Es el 2018 y continuamos hablando del impacto insuperable de la guerra de los ochenta. Todos los actuales políticos que ostentan cargos públicos participaron activamente en ese episodio histórico, y se aferran a ésta como único y más certero aval del rango alcanzado, como reconocimiento histórico del que se sienten merecidos. Porque por el momento, contar con experiencia en un conflicto bélico es el más loable mérito para optar a cualquier cargo público de este país, dejando a un lado las capacidades cognitivas o estudios realizados, lo que podría explicar la porfiada y perniciosa oposición a un relevo generacional.
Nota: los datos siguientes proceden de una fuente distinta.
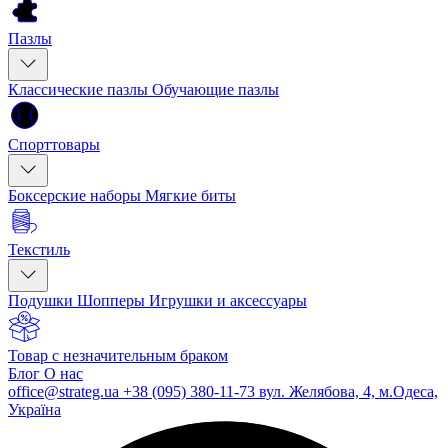
Пазлы
Классические пазлы
Обучающие пазлы
Спорттовары
Боксерские наборы
Мягкие биты
Текстиль
Подушки
Шопперы
Игрушки и аксессуары
Товар с незначительным браком
Блог
О нас
office@strateg.ua
+38 (095) 380-11-73
вул. Желябова, 4, м.Одеса,
Україна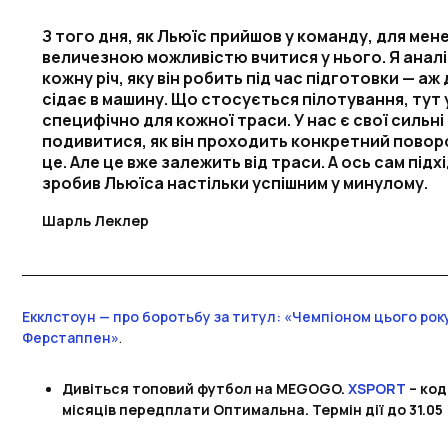
З того дня, як Льюїс прийшов у команду, для мен
величезною можливістю вчитися у нього. Я анал
кожну річ, яку він робить під час підготовки — аж
сідає в машину. Що стосується пілотування, тут 
специфічно для кожної траси. У нас є свої сильні
подивитися, як він проходить конкретний повор
це. Але це вже залежить від траси. А ось сам підх
зробив Льюїса настільки успішним у минулому.
Шарль Леклер
Екклстоун — про боротьбу за титул: «Чемпіоном цього рок
Ферстаппен»
.
Дивіться топовий футбол на MEGOGO.
XSPORT
– код
місяців передплати Оптимальна. Термін дії до 31.05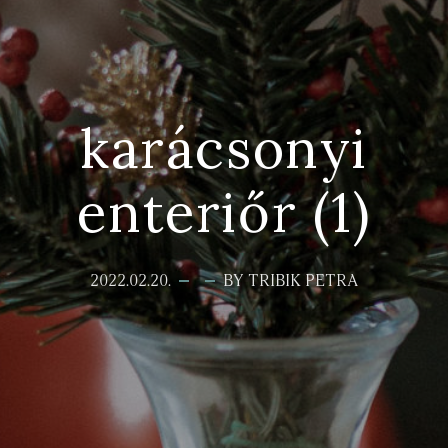
karácsonyi
enteriőr (1)
2022.02.20.
BY TRIBIK PETRA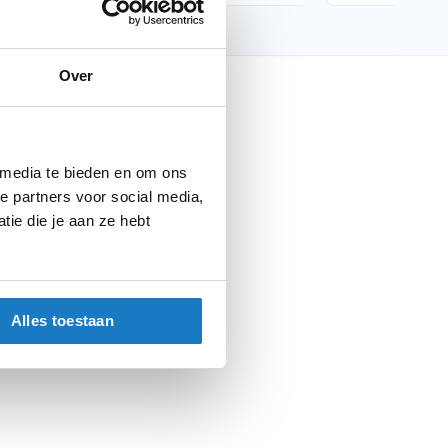
Over
nfo
Barracuda
 media te bieden en om ons
Windscherm
e partners voor social media,
ie die je aan ze hebt
Windscherm
Parts
Alles toestaan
En la medida que conozco a nuevas personas me doy cuenta que quienes tienden a ser más manipulables, son quienes expresan una necesidad urgente de alcanzar la felicidad plena en todos los aspectos; logrando, gracias a ese idealismo, únicamente la frustración. Esto como resultado de los conceptos transferidos por una generación herida: la felicidad sólo a través de la ignorancia y la paz sólo a través de la evasión. Y en algunos casos ese concepto se solidifica por la errada interpretación de la industria de superación personal: porque nada nos mantiene más felices que el hecho de no saber de nada que no sea del Yo, indistinto a su implicancia para nuestro entorno. Es sólo a través del desconocimiento como dogma que se logra la aparente felicidad, ya que nos evita disgustos y mal sabores. Nos enseñan a buscar la verdad, pero no nos enseñan que la verdad conlleva responsabilidad y por su uso trae consecuencias: la verdad nos hace libres, pero no felices porque aturde.
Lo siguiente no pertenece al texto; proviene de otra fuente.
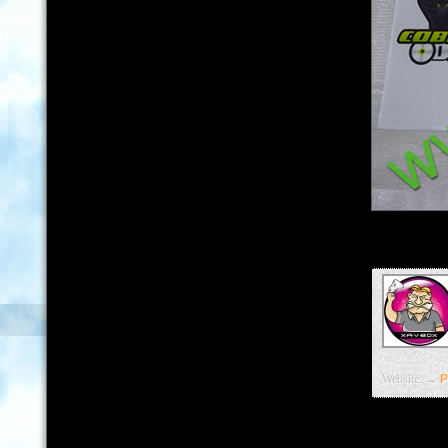
Website: →
P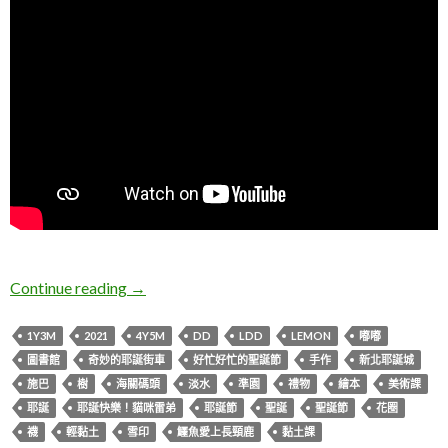
L & I 2021聖誕月
Continue reading
→
1Y3M
2021
4Y5M
DD
LDD
LEMON
嘟嘟
圖書館
奇妙的耶誕街車
好忙好忙的聖誕節
手作
新北耶誕城
施巴
樹
海關碼頭
淡水
準園
禮物
繪本
美術課
耶誕
耶誕快樂！貓咪雷弟
耶誕節
聖誕
聖誕節
花圈
襪
輕黏土
雪印
鱷魚愛上長頸鹿
黏土課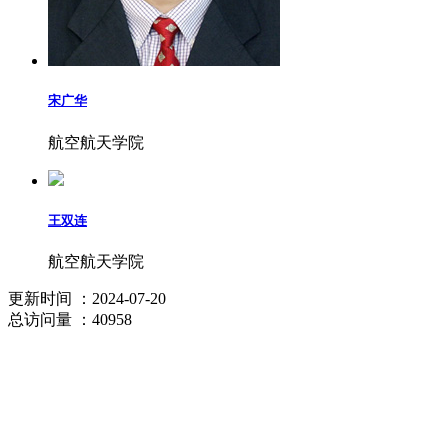
宋广华
航空航天学院
王双连
航空航天学院
更新时间
：2024-07-20
总访问量
：40958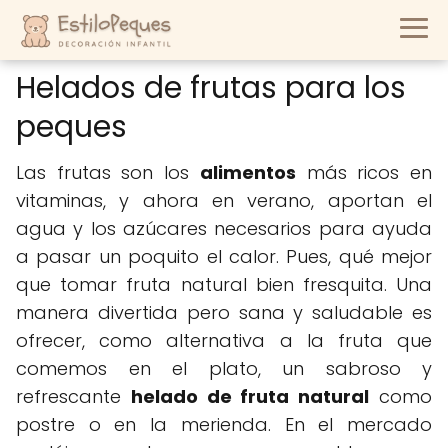
Helados de frutas para los
peques
Las frutas son los
alimentos
más ricos en
vitaminas, y ahora en verano, aportan el
agua y los azúcares necesarios para ayuda
a pasar un poquito el calor. Pues, qué mejor
que tomar fruta natural bien fresquita. Una
manera divertida pero sana y saludable es
ofrecer, como alternativa a la fruta que
comemos en el plato, un sabroso y
refrescante
helado de fruta natural
como
postre o en la merienda. En el mercado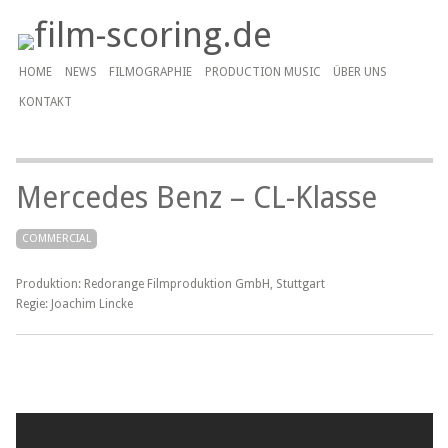
HOME
NEWS
FILMOGRAPHIE
PRODUCTION MUSIC
ÜBER UNS
KONTAKT
Mercedes Benz – CL-Klasse
COMMERCIAL
Produktion: Redorange Filmproduktion GmbH, Stuttgart
Regie: Joachim Lincke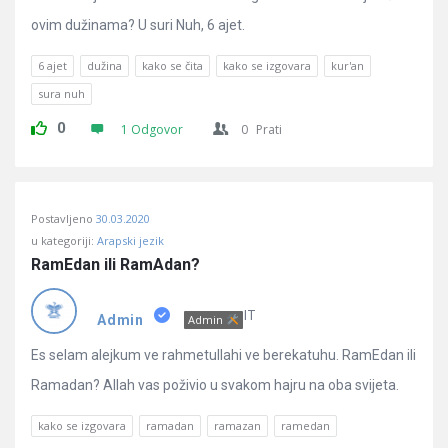
ovim dužinama? U suri Nuh, 6 ajet.
6 ajet
dužina
kako se čita
kako se izgovara
kur'an
sura nuh
0
1 Odgovor
0
Prati
Postavljeno
30.03.2020
u kategoriji:
Arapski jezik
RamEdan ili RamAdan?
IT
Admin
Admin
Es selam alejkum ve rahmetullahi ve berekatuhu. RamEdan ili
Ramadan? Allah vas poživio u svakom hajru na oba svijeta.
kako se izgovara
ramadan
ramazan
ramedan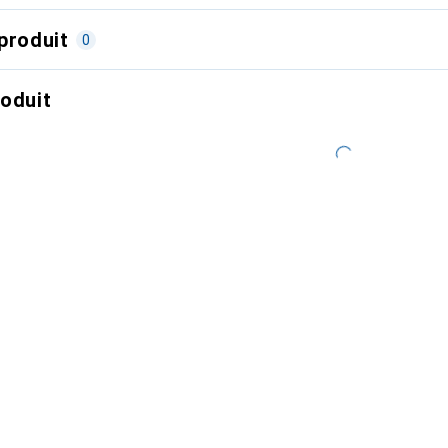
produit
0
roduit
Evitar el debate, la controversia, negar que existe diversidad, produce estabilidad emocional. El miedo a lo diverso, a lo desconocido está disimulado en el silencio autocompasivo, al que no queremos renunciar por falta de voluntad, y es esa postergación de asuntos importantes la que nos asfixia bajo el antifaz de la indiferencia.
En nuestro país es común escuchar la frase “A vos te gusta hacer la guerra” en reproche cuando se trata del legítimo derecho de la defensa de un pensamiento o una acción. Se nos ha enseñado que lo más fácil es lo ideal: ignorar y callar, en lugar de debatir con respeto y tolerancia, sin violencia. ¿Por qué protestar o quejarse es ocasionar guerra? ¿Por qué debatir o refutar es sinónimo de confrontación violenta? Es normal ver cómo en muchas ocasiones las personas se tragan el maltrato de otro en la vida cotidiana, y por autocompasión se justifican a sí mismos: “Es que prefiero mantener la paz”.
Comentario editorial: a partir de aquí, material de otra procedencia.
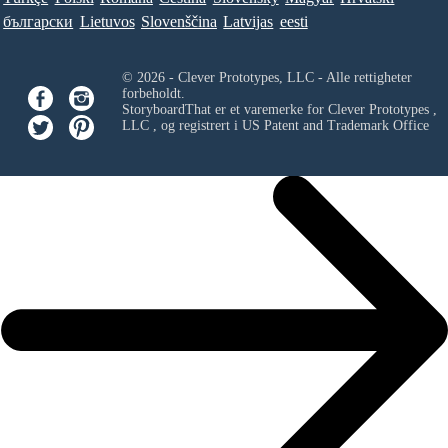
български
Lietuvos
Slovenščina
Latvijas
eesti
© 2026 - Clever Prototypes, LLC - Alle rettigheter
forbeholdt.
StoryboardThat er et varemerke for
Clever Prototypes ,
LLC
, og registrert i US Patent and Trademark Office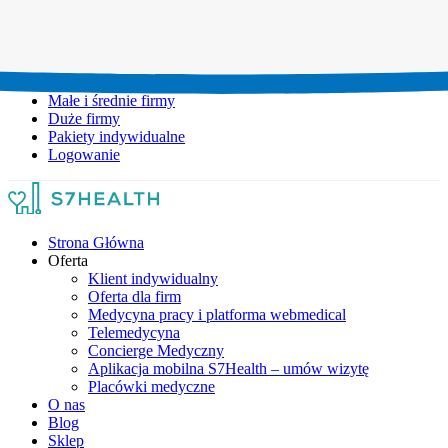
Umów wizytę:
+48 777 111 777
Infolinia czynna:
pon-pt: 8.00-20.00
Małe i średnie firmy
Duże firmy
Pakiety indywidualne
Logowanie
Strona Główna
Oferta
Klient indywidualny
Oferta dla firm
Medycyna pracy i platforma webmedical
Telemedycyna
Concierge Medyczny
Aplikacja mobilna S7Health – umów wizytę
Placówki medyczne
O nas
Blog
Sklep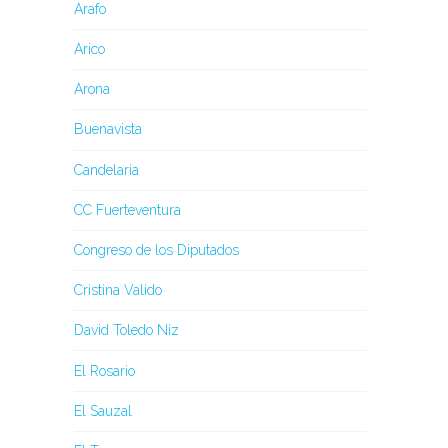
Arafo
Arico
Arona
Buenavista
Candelaria
CC Fuerteventura
Congreso de los Diputados
Cristina Valido
David Toledo Niz
El Rosario
El Sauzal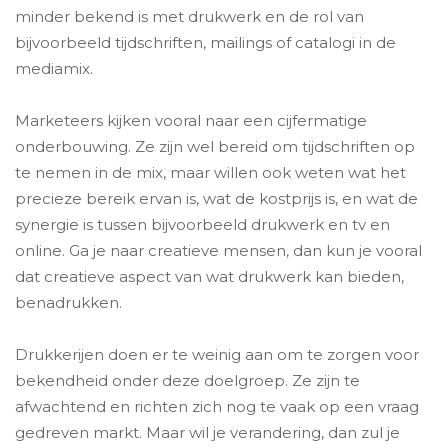
minder bekend is met drukwerk en de rol van
bijvoorbeeld tijdschriften, mailings of catalogi in de
mediamix.
Marketeers kijken vooral naar een cijfermatige
onderbouwing. Ze zijn wel bereid om tijdschriften op
te nemen in de mix, maar willen ook weten wat het
precieze bereik ervan is, wat de kostprijs is, en wat de
synergie is tussen bijvoorbeeld drukwerk en tv en
online. Ga je naar creatieve mensen, dan kun je vooral
dat creatieve aspect van wat drukwerk kan bieden,
benadrukken.
Drukkerijen doen er te weinig aan om te zorgen voor
bekendheid onder deze doelgroep. Ze zijn te
afwachtend en richten zich nog te vaak op een vraag
gedreven markt. Maar wil je verandering, dan zul je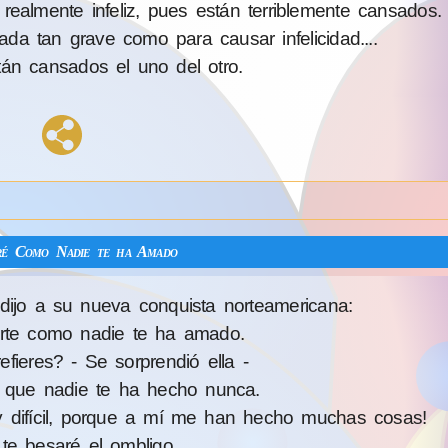
almente infeliz, pues están terriblemente cansados.
a tan grave como para causar infelicidad....
n cansados el uno del otro.
é Como Nadie te ha Amado
le dijo a su nueva conquista norteamericana:
te como nadie te ha amado.
fieres? - Se sorprendió ella -
 que nadie te ha hecho nunca.
uy difícil, porque a mí me han hecho muchas cosas!
te besaré el ombligo.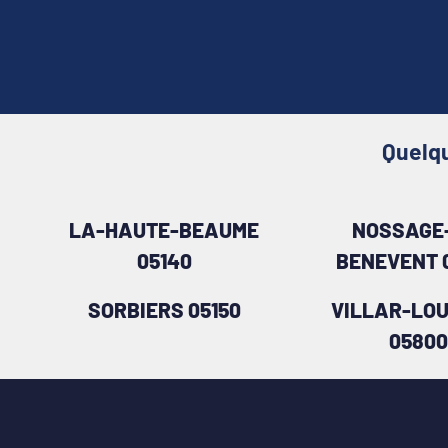
Quelqu
LA-HAUTE-BEAUME
NOSSAGE-
05140
BENEVENT 
SORBIERS 05150
VILLAR-LOU
05800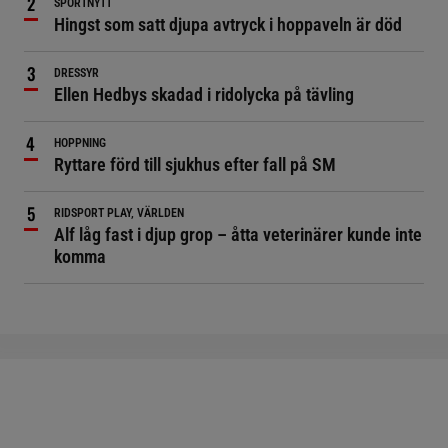
SPORTNYTT
Hingst som satt djupa avtryck i hoppaveln är död
DRESSYR
Ellen Hedbys skadad i ridolycka på tävling
HOPPNING
Ryttare förd till sjukhus efter fall på SM
RIDSPORT PLAY, VÄRLDEN
Alf låg fast i djup grop – åtta veterinärer kunde inte
komma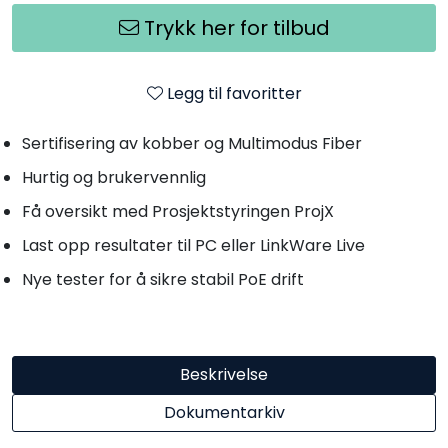
Trykk her for tilbud
Legg til favoritter
Sertifisering av kobber og Multimodus Fiber
Hurtig og brukervennlig
Få oversikt med Prosjektstyringen ProjX
Last opp resultater til PC eller LinkWare Live
Nye tester for å sikre stabil PoE drift
Beskrivelse
Dokumentarkiv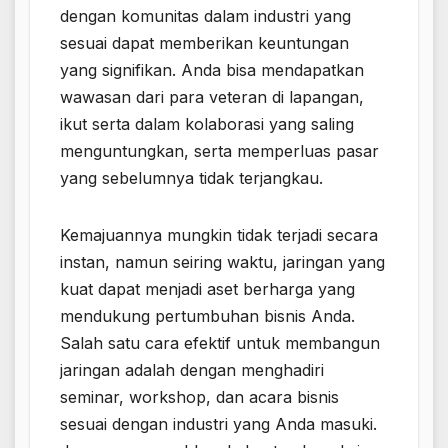
dengan komunitas dalam industri yang
sesuai dapat memberikan keuntungan
yang signifikan. Anda bisa mendapatkan
wawasan dari para veteran di lapangan,
ikut serta dalam kolaborasi yang saling
menguntungkan, serta memperluas pasar
yang sebelumnya tidak terjangkau.
Kemajuannya mungkin tidak terjadi secara
instan, namun seiring waktu, jaringan yang
kuat dapat menjadi aset berharga yang
mendukung pertumbuhan bisnis Anda.
Salah satu cara efektif untuk membangun
jaringan adalah dengan menghadiri
seminar, workshop, dan acara bisnis
sesuai dengan industri yang Anda masuki.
¿Qué es paz? La evasión sólo concede una falsa paz que anhelamos por ese idealismo que nos han inculcado en complicidad con el silencio. Consentir el slogan “¿Quieren ser felices? Manténganse ignorantes” como doctrina infalible de vida. Pero una felicidad ficticia, porque una felicidad realista procede de la administración de la verdad y su aplicación ética en el entorno, únicamente gracias a un desarrollo honesto y trascendental de conciencia colectiva desde la individualidad. ¿Qué somos? ¿Qué aspiramos?
Hablar de paz y felicidad desde el confort es hablar de indiferencia e ignorancia. Jamás habrá cambios sociales evidentes si no empezamos por fomentar y transferir de aquí en adelante una cultura crítica de sano debate. Protestar no es hacer guerra, al menos no violenta, sino resistir al silencio. Podemos decidir destruir lo que se nos ha heredado hasta el momento: una falsa idea de vida.